= Ameena Saiyid =

Pakistani business executive

Ameena Saiyid OBE is a former managing director of Oxford University Press (OUP) in Pakistan.

==Education and career==
She attended Karachi Grammar School for her education. Ameena Saiyid started working, as a salesperson, for the Lahore office of Oxford University Press in 1979 and became the managing director of 'OUP Pakistan' in 1988, becoming the first woman to ever head a multinational company in Pakistan.

She is also the founder of the Karachi Literature Festival and Islamabad Literary Festival in Pakistan. Approximately 225,000 people visited the Karachi Literary Festival in 2018.

Saiyid taught at Lahore American School before joining Oxford University Press in 1979. She joined OUP in Lahore and served in various capacities before leaving in 1986 to launch her own publishing house, Saiyid Books. In 1988, she rejoined as its chief executive. After 30 years with Oxford University Press (OUP) Pakistan, Ameena Saiyid, OBE announced her retirement in December 2018. By the early 2000s, Oxford University Press was the biggest academic publisher of books.

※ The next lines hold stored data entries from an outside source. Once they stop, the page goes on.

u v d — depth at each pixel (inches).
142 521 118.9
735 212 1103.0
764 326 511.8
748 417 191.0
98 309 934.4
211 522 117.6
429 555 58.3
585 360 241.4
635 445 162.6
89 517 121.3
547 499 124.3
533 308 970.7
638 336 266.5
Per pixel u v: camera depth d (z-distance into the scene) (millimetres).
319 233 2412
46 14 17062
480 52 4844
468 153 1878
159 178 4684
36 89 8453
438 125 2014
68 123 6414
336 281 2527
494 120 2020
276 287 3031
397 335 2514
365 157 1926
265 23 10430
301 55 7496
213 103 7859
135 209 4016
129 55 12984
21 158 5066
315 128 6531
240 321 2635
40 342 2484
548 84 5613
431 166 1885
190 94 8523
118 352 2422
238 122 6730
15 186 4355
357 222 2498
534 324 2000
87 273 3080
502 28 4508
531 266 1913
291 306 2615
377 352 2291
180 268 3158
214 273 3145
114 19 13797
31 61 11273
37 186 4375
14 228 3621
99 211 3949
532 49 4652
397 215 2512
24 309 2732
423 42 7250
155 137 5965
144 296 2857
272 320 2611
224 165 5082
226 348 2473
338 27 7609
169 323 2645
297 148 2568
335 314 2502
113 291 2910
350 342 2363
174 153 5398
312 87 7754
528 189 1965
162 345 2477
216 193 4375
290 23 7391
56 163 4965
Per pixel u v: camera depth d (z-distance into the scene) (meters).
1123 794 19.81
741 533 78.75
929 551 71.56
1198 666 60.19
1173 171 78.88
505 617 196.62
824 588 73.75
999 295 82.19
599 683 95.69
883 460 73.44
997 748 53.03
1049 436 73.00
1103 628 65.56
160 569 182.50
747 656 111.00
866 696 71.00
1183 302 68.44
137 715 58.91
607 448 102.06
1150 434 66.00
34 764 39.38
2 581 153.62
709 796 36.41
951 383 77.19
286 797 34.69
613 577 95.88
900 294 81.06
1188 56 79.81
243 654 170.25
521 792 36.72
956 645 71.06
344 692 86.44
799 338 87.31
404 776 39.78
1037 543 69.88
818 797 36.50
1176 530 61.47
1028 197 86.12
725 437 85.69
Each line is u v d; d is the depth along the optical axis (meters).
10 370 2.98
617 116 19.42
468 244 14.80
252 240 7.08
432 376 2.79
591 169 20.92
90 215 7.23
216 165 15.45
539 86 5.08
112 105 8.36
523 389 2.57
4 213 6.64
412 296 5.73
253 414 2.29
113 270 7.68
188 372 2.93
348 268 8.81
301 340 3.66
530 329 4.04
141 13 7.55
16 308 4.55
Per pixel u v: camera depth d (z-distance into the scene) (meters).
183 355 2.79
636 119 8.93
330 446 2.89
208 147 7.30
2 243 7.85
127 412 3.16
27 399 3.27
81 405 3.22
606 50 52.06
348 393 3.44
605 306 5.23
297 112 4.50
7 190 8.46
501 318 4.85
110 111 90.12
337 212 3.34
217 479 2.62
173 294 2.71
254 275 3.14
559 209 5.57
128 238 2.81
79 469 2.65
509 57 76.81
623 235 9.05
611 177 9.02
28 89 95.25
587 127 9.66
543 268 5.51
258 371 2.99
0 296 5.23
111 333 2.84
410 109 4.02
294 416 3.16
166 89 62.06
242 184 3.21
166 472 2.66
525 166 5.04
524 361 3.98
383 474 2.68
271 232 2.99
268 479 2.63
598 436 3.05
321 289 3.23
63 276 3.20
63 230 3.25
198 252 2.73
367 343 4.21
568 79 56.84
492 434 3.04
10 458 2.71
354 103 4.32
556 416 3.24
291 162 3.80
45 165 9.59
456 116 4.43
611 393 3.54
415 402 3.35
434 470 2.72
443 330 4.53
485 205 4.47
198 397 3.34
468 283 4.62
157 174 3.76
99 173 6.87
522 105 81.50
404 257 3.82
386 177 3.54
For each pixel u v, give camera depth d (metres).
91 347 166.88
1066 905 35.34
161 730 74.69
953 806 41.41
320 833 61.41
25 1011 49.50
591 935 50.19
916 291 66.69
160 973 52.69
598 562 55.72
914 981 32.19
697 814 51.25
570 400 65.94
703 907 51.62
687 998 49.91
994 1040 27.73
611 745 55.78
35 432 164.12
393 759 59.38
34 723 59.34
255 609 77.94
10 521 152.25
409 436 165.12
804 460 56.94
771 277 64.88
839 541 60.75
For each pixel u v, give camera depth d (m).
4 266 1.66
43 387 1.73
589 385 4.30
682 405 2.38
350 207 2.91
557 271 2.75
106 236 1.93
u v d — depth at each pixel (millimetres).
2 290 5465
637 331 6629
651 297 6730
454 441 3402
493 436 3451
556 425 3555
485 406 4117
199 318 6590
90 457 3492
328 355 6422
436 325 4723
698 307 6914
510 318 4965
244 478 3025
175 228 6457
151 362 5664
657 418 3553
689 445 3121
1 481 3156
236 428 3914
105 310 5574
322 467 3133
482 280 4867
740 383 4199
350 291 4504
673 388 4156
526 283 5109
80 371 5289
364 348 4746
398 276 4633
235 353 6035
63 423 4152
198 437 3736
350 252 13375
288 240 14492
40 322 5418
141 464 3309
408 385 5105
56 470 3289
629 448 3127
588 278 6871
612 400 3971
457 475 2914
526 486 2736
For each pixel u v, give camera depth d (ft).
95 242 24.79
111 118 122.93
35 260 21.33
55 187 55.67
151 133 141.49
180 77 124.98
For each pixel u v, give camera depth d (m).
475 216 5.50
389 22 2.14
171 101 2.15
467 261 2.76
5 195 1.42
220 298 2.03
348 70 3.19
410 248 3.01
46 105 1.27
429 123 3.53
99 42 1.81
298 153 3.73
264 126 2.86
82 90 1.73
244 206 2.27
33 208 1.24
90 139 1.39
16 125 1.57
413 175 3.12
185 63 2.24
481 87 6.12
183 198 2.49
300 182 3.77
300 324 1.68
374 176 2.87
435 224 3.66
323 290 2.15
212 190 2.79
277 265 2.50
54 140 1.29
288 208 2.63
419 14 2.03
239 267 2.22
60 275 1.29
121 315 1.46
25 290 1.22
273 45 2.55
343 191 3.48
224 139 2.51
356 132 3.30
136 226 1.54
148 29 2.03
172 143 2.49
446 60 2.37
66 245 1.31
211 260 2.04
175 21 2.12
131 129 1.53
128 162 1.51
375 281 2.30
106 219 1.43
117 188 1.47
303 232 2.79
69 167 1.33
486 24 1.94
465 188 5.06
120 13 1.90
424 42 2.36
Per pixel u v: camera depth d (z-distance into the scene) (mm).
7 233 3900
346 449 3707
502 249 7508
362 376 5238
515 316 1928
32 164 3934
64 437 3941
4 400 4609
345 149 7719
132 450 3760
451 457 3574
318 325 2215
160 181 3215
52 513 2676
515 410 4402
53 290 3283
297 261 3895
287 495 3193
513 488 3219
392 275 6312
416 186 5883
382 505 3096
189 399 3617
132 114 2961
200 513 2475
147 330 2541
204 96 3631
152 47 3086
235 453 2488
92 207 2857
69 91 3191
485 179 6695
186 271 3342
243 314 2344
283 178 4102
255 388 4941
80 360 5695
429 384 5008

==Awards and recognition==
- In 2005, she became the first Pakistani woman to be awarded the Order of the British Empire for her services to women’s rights, education, and intellectual property rights in Pakistan, and to Anglo-Pakistan relations.

- In February 2013, she was conferred the prestigious French award of Knight of the Order of Arts and Letters for her work in promoting literary culture.

- In 2018, Sitara-i-Imtiaz (Star of Excellence) award by the President of Pakistan for her contributions to Pakistan.

===Other activities===
In 2009, she became a member of the Federal Investigation Agency Advisory Committee on IPR Enforcement.

In April 2010, she became the first woman elected to be president of the 150-year-old Overseas Investors Chamber of Commerce and Industry (OICCI), after serving as its vice president in 2009-2010, which was also a first for a woman.